### MATERIALS PROVIDED

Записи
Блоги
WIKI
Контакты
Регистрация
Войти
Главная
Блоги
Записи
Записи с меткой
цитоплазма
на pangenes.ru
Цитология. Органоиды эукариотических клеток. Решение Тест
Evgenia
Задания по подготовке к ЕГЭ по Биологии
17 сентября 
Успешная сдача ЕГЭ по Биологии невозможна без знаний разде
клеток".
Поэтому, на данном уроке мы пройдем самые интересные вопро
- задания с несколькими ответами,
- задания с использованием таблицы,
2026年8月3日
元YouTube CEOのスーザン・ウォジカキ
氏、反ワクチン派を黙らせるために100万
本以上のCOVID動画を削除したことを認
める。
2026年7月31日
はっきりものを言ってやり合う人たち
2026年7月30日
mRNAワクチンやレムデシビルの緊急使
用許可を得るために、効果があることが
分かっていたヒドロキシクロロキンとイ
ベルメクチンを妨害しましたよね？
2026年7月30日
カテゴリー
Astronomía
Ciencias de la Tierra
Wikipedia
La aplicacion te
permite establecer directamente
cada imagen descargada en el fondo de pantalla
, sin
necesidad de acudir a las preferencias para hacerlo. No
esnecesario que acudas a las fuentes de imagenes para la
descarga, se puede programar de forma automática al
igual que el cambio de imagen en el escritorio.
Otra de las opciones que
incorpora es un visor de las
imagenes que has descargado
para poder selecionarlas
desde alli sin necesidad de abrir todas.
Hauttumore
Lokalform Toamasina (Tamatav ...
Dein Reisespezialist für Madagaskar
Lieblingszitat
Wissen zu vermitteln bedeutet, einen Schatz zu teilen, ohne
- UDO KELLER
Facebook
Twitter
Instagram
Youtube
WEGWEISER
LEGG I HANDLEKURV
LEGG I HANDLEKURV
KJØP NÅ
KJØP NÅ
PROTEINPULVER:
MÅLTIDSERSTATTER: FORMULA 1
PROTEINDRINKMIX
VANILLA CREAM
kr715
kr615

######
### MATERIALS PROVIDED

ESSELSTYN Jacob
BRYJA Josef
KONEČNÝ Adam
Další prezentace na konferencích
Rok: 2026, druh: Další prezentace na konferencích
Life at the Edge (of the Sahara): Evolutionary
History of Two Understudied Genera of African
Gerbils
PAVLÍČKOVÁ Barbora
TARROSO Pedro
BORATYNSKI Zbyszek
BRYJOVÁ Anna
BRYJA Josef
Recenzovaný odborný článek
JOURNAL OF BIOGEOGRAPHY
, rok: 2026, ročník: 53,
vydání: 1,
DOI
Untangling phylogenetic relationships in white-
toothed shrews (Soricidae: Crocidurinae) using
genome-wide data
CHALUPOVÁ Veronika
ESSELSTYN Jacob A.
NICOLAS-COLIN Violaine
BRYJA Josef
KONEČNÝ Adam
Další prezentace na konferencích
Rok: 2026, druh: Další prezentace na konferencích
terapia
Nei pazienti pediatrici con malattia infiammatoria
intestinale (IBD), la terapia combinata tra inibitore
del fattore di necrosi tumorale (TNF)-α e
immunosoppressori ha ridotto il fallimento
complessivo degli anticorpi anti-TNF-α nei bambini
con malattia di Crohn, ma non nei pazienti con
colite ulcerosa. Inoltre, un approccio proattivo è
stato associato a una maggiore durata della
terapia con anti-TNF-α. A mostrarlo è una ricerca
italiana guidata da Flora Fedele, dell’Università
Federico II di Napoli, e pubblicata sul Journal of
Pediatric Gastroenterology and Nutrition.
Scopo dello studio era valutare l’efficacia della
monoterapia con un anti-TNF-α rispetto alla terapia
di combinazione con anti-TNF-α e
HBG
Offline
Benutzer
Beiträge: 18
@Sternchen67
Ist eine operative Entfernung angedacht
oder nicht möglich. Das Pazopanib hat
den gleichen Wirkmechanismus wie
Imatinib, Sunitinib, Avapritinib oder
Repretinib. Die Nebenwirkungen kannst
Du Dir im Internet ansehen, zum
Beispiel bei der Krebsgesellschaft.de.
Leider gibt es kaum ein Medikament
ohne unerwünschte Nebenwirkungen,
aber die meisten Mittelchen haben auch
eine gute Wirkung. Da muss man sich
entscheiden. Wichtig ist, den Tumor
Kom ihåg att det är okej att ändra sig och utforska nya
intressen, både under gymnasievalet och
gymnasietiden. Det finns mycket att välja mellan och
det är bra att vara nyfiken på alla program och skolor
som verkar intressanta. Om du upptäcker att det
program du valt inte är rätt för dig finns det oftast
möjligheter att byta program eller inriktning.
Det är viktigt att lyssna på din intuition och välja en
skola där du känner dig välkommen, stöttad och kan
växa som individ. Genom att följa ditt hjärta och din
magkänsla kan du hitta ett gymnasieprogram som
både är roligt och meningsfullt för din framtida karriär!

######
### MATERIALS PROVIDED

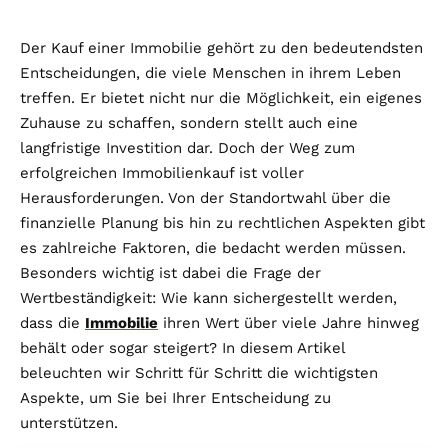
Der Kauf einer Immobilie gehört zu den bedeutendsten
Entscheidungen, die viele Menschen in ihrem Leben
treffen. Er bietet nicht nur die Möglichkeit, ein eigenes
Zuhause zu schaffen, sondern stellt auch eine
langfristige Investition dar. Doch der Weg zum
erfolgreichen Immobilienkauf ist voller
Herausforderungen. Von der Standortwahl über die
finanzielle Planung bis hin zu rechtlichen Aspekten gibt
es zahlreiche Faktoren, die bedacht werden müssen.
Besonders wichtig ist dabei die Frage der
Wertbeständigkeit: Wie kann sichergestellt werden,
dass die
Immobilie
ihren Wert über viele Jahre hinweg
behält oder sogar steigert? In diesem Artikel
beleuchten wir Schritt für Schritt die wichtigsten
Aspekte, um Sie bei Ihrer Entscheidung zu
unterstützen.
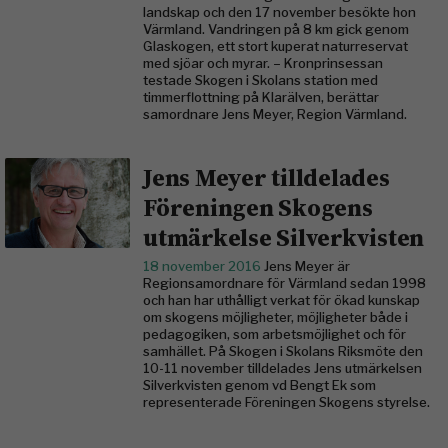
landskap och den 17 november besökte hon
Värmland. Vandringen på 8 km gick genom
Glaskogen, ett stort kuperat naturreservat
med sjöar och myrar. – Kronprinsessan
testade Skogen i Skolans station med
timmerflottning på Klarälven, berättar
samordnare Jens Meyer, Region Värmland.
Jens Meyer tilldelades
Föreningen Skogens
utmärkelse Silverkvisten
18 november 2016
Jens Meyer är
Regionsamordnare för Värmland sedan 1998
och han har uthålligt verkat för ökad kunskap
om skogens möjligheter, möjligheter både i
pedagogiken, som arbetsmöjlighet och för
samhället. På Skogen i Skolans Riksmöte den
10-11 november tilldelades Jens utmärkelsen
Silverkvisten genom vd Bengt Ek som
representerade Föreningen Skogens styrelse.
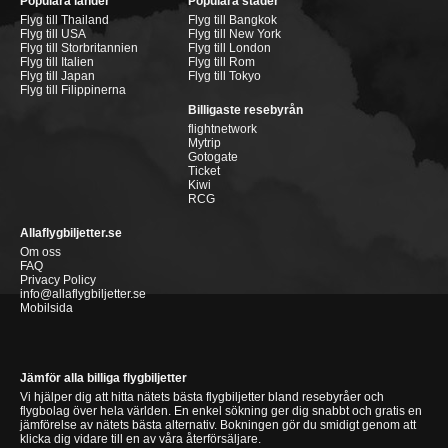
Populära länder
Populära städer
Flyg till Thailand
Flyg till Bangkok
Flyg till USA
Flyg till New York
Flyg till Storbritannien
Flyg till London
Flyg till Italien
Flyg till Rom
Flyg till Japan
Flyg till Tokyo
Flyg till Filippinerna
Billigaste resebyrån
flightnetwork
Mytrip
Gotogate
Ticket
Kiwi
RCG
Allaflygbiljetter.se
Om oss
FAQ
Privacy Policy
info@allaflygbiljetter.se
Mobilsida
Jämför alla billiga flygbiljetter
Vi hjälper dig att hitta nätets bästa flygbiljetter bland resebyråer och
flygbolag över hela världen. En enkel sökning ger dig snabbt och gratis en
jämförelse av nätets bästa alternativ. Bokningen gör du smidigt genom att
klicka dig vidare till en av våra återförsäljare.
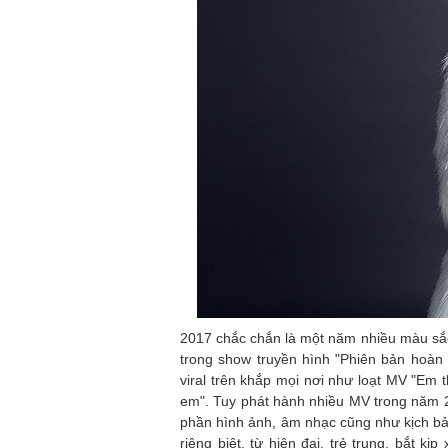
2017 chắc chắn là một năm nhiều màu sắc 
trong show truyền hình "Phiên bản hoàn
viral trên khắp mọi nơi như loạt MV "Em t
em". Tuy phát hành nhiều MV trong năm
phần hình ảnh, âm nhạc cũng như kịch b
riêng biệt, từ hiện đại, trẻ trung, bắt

######

- _ASSIGNED TASK_: The answer must consist of every line in the records above that contains the word "Skolans".

- _WRITTEN REPLY_:
testade Skogen i Skolans station med
samhället. På Skogen i Skolans Riksmöte den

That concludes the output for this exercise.